Atypical Case of Corneal Abrasion and Herpes Keratitis
April 12, 2009
A 62 year old woman with no significant history told me she struck her right eye with her finger or mascara brush the other day. On exam, there was a large stellate abrasion, but- there was significant folds in the inferior half of the cornea, and a 1+ A.C. reaction. Furthermore, the endothelium had a scalloped appearance.
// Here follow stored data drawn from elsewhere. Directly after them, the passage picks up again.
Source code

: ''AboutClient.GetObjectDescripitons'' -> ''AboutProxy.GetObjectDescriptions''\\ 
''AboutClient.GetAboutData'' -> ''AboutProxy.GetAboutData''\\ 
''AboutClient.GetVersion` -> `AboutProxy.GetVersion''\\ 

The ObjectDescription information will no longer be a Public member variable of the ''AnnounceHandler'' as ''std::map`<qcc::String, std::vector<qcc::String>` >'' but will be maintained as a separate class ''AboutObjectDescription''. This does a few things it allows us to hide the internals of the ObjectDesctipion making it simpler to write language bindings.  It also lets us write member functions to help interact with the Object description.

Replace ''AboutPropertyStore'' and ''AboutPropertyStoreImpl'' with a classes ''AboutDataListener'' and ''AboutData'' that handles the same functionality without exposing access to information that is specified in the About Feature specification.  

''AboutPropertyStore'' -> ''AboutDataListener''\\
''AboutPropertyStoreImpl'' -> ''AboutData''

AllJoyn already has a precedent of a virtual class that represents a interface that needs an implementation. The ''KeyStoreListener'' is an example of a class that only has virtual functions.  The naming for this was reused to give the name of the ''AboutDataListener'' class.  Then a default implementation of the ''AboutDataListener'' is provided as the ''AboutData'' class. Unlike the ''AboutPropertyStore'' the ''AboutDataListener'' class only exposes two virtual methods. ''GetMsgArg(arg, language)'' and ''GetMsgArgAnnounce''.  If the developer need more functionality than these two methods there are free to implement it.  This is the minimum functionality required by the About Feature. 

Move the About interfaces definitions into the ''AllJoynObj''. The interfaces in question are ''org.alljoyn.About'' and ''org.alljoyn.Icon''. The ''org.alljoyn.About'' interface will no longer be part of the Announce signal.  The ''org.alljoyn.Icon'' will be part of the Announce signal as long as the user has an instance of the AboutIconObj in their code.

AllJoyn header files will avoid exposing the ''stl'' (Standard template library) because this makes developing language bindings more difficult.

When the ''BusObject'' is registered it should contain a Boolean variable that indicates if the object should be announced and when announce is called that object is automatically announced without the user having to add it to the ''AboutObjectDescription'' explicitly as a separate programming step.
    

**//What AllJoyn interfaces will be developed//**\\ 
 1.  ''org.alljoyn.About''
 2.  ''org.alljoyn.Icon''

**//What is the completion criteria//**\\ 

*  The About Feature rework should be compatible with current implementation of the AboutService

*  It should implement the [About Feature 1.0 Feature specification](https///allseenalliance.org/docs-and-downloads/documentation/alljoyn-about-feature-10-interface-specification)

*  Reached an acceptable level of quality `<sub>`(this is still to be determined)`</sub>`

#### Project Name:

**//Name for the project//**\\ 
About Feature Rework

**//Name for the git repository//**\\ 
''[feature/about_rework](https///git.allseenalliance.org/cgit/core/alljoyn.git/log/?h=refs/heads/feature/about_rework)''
I violated Occam’s razor- the simplest answer/diagnosis (or, in other words, the answer that requires one diagnosis as opposed to two) is the best one and almost always the correct one. I gave her two diagnoses- I figured the scalloped endothelium was posterior polymorphous dystrophy in addition to the abrasion. I gave her Zymar QID. Later that evening, she called me and told me her vision was much worse. I saw her the following day, and her entire cornea was now steamy (though the abrasion was smaller). Now it was clear to me what she had- atypical Herpes. In fact, in hindsight, her relative lack of severe pain on presentation (it was a verly large abrasion) made more of an impression on me and confirmed in my mind that it was Herpes. I started her on Viroptic Q2h, and in 48 hours, the cornea was almost perfectly clear.
So- violate Occam’s Razor at your own peril.